• Data excerpt
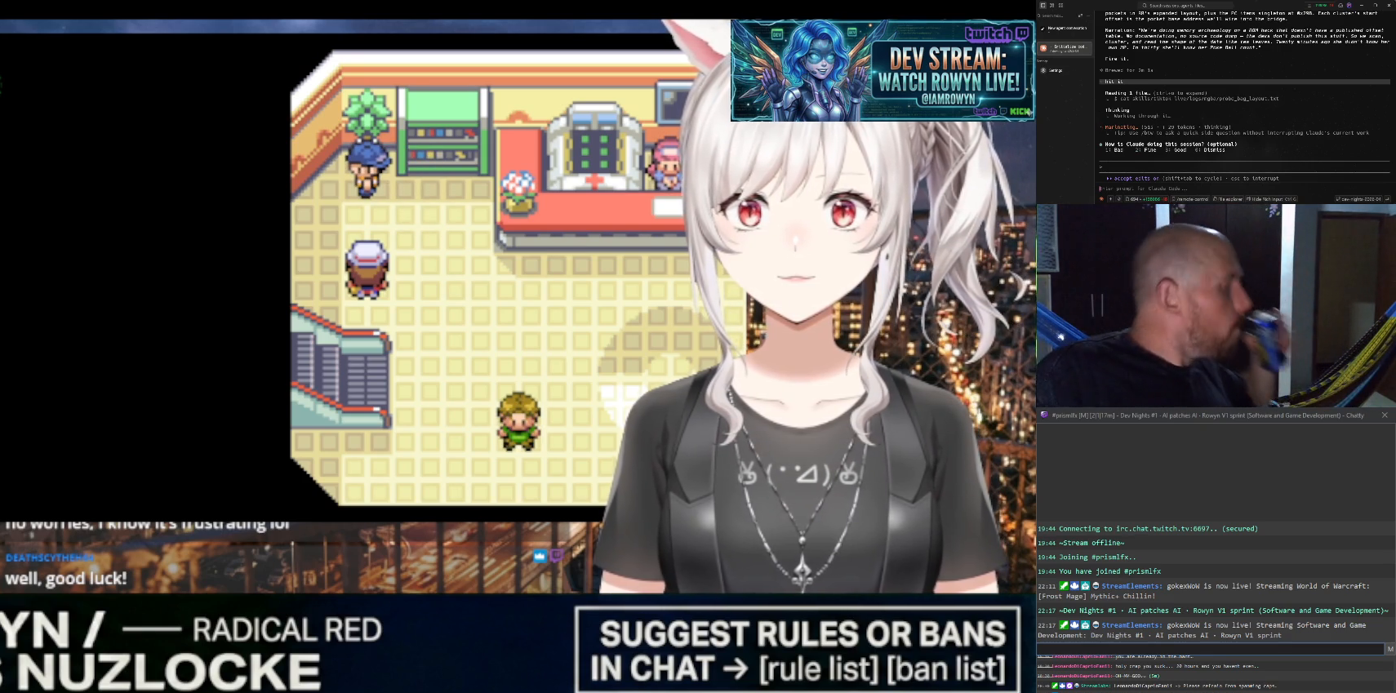
{"buttons": ["A"], "events": []}
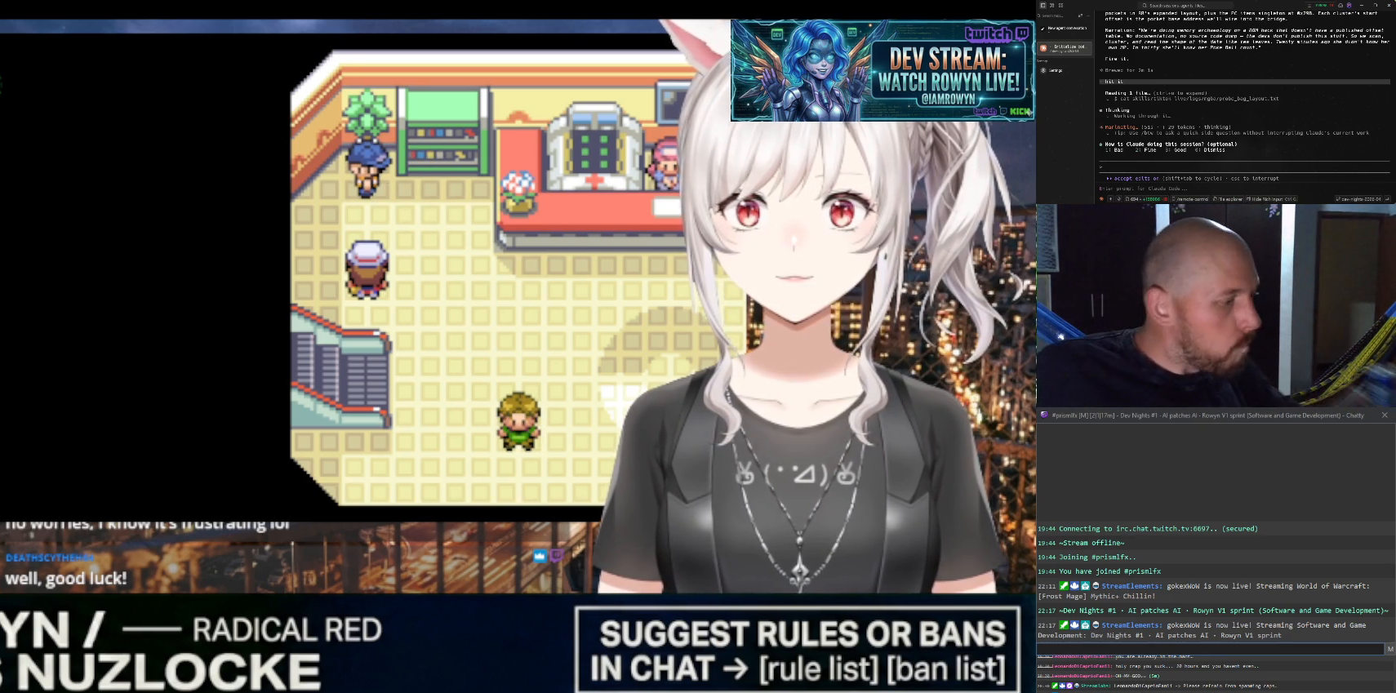
{"buttons": ["A"], "events": []}
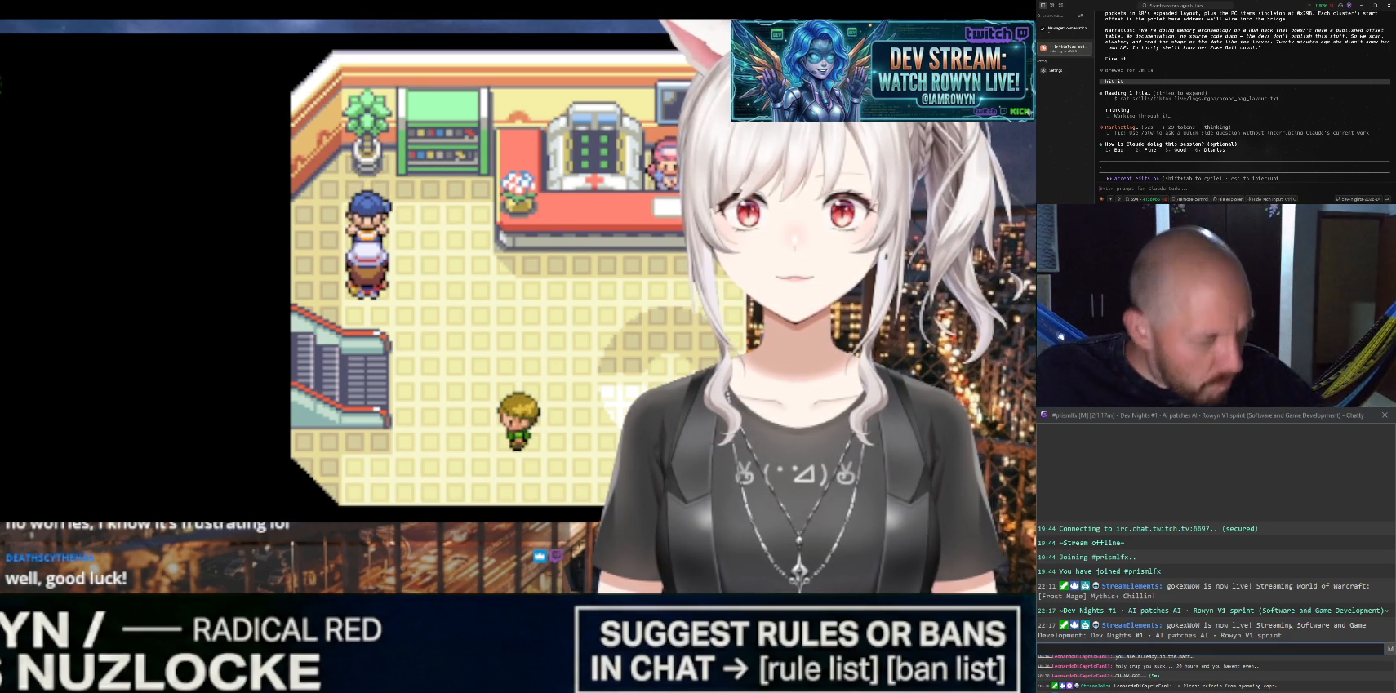
{"buttons": ["A"], "events": []}
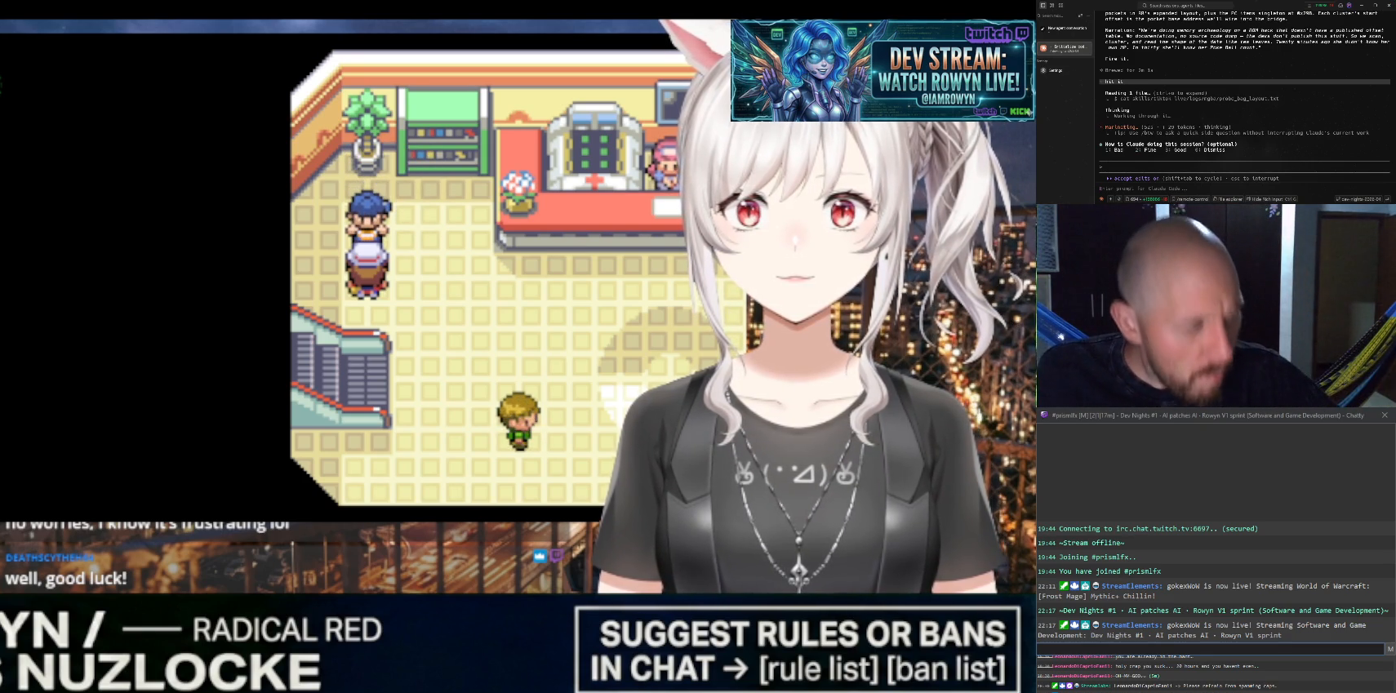
{"buttons": ["A"], "events": []}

• Task directions
Copy the listing exactly. Any image in it stays out of the copy.

• Solution
{"buttons": ["A"], "events": []}
{"buttons": ["A"], "events": []}
{"buttons": ["A"], "events": []}
{"buttons": ["A"], "events": []}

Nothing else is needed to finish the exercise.